# [Testo di studio]
......
Guerra alla droga dal cielo: droni sulla Capitale per smantellare fortino e narcotraffico di crack (FOTO e VIDEO)

L'operazione antidroga con i droni è scattata all'alba: il monitoraggio aereo ha stanato 12 persone finite agli arresti tra cui una donna che era evasa 

E’ scattata in queste ore la maxi operazione antidroga, condotta dai Carabinieri della Compagnia Casilina. con il supporto dell’Aliquota Droni del Nucleo Investigativo e delle Squadre Artificieri, con l’obiettivo era scardinare il sistema capillare di spaccio che da tempo soffoca l’area, utilizzando una strategia di “chiusura” degli accessi combinata a una copertura aerea costante.

L’operazione antidroga con i droni è scattata all’alba: il monitoraggio aereo ha stanato 12 persone finite agli arresti tra cui una donna che era evasa

I droni dell’Arma hanno iniziato a ronzare sopra i tetti del Quarticciolo ben prima che il quartiere si svegliasse, trasformando il dedalo di lotti e ballatoi in una mappa trasparente per gli investigatori a terra. Grazie al supporto tecnico dei Droni del Nucleo Investigativo, ogni movimento sospetto è stato filmato e trasmesso in diretta alle pattuglie, rendendo vani i tentativi di fuga o di occultamento delle sostanze stupefacenti tra i palazzi popolari.

La scacchiera dello spaccio vista dal cielo

Il monitoraggio dall’alto si è rivelato fondamentale per mappare l’ingegnosa rete di nascondigli utilizzata dalle organizzazioni locali. Le telecamere dei droni hanno immortalato i pusher mentre recuperavano involucri già confezionati da punti apparentemente insospettabili: cabine di derivazione elettrica, contatori condominiali, fessure nei muri e fitti cespugli nelle aree pubbliche.

In questo scenario, l’intervento delle Squadre Artificieri è stato decisivo per ispezionare in sicurezza anfratti e intercapedini spesso protetti da sistemi rudimentali ma pericolosi. La visione zenitale ha permesso ai militari di intervenire nel momento esatto dello scambio, chiudendo ogni via di fuga e recuperando oltre mille dosi complessive tra cocaina, crack e hashish, sottratte a un mercato illegale che non accenna a fermarsi.

Il bilancio degli arresti al Casilino

Il bilancio dell’operazione parla chiaro: dodici persone sono finite in manette nel giro di poche ore. Tra gli arrestati, dieci sono stati sorpresi in flagranza di reato mentre gestivano la vendita al dettaglio delle sostanze. Tra questi, c’erano profili già noti alle forze dell’ordine: una donna  arrestata per evasione, sorpresa fuori dalla propria abitazione nonostante il regime di detenzione domiciliare, mentre un romano di appena vent’anni è tornato in carcere dopo che i droni e i controlli precedenti hanno documentato reiterate violazioni al suo percorso nei servizi sociali.

La determinazione dei Carabinieri ha colpito non solo la manovalanza di strada, ma anche i nodi di stoccaggio intermedi, ripulendo i ballatoi dalla presenza criminale.

Il maxi sequestro nel fortino deposito di crack

Il colpo più duro inferto alla rete del narcotraffico locale è avvenuto all’interno dell’abitazione di un 47enne romano, individuata come uno dei centri nevralgici della distribuzione nel quartiere. Qui, i Carabinieri hanno rinvenuto e sequestrato oltre 650 dosi tra cocaina e crack, già pesate e termosaldate, pronte per essere immesse nelle piazze di spaccio del quadrante est della Capitale.

In totale, il peso dello stupefacente sequestrato durante l’intera giornata ha superato gli 850 grammi, accompagnato dal rinvenimento di denaro contante, ritenuti il provento diretto delle attività illecite del mattino.
......
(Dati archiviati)

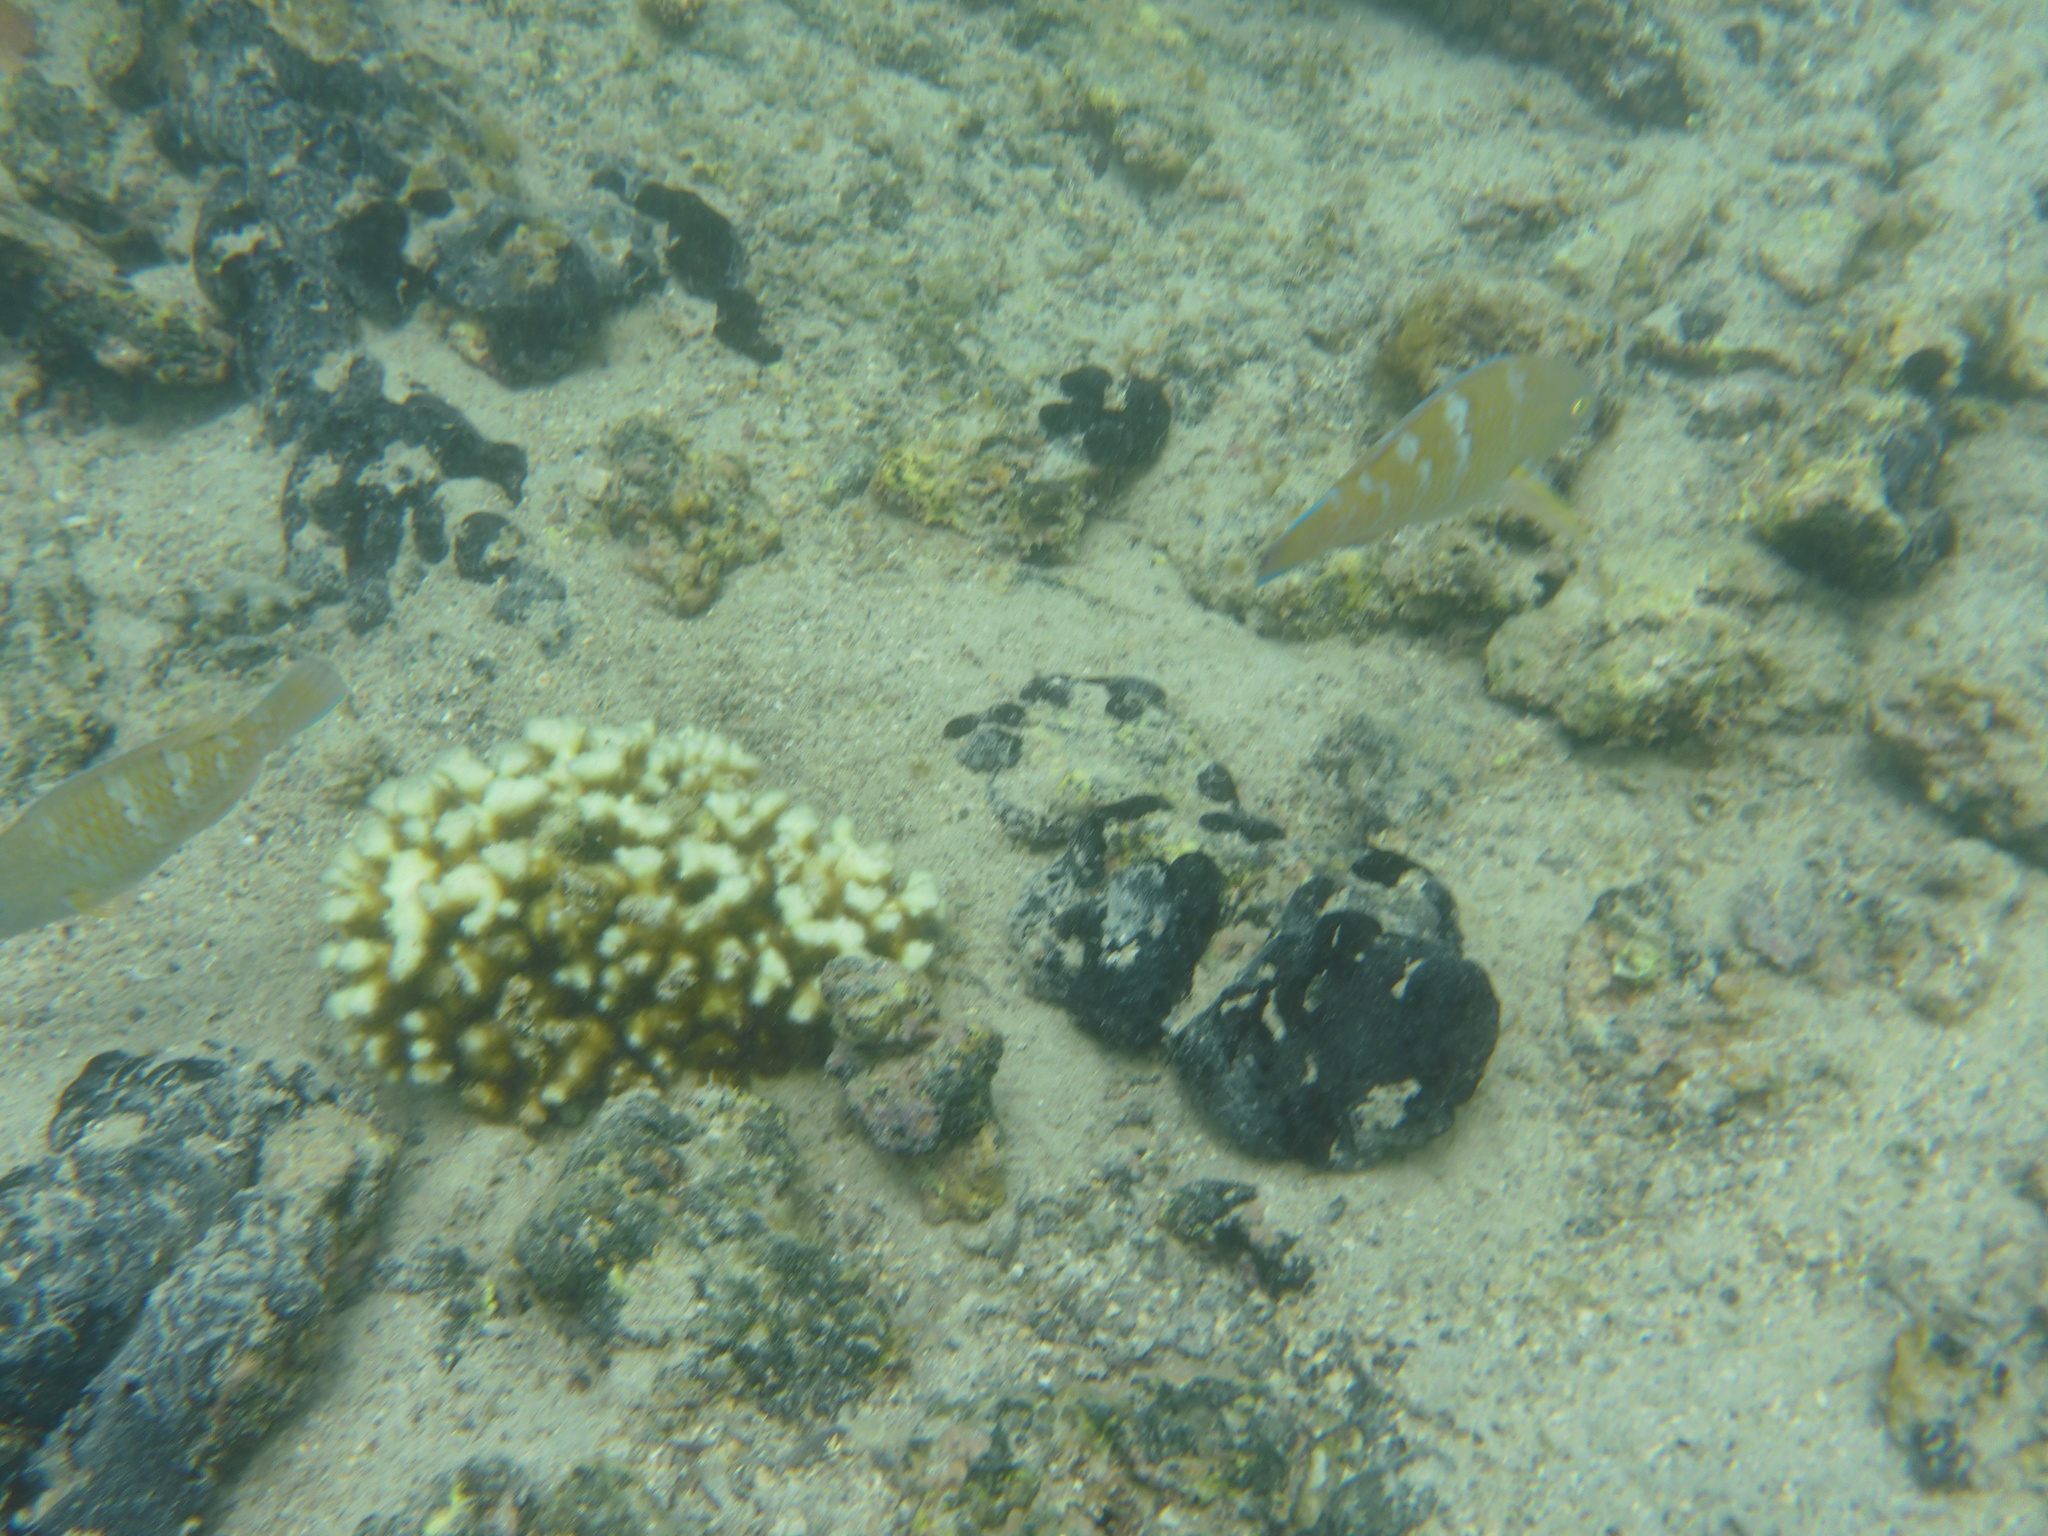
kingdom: Animalia
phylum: Chordata
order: Perciformes
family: Scaridae
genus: Scarus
......
# [Elenco attività]
1. Aggiorna un passo dell'articolo sull'operazione antidroga: riscrivilo partendo da "In questo scenario, l’intervento" e terminando con "accenna a fermarsi.", con "ripresa dall'alto" al posto di "visione zenitale".
2. Rispondi alle domande seguenti in base all'articolo sull'operazione antidroga.
(a) Quante persone sono state arrestate nel corso dell'operazione?
(b) Quante dosi sono state sequestrate nell'abitazione del 47enne romano?
(c) Quale peso complessivo ha superato lo stupefacente sequestrato nell'intera giornata?

# [Soluzioni delle attività]
1.
In questo scenario, l’intervento delle Squadre Artificieri è stato decisivo per ispezionare in sicurezza anfratti e intercapedini spesso protetti da sistemi rudimentali ma pericolosi. La ripresa dall'alto ha permesso ai militari di intervenire nel momento esatto dello scambio, chiudendo ogni via di fuga e recuperando oltre mille dosi complessive tra cocaina, crack e hashish, sottratte a un mercato illegale che non accenna a fermarsi.

2.
(a) Dodici persone.
(b) Oltre 650 dosi tra cocaina e crack.
(c) Gli 850 grammi.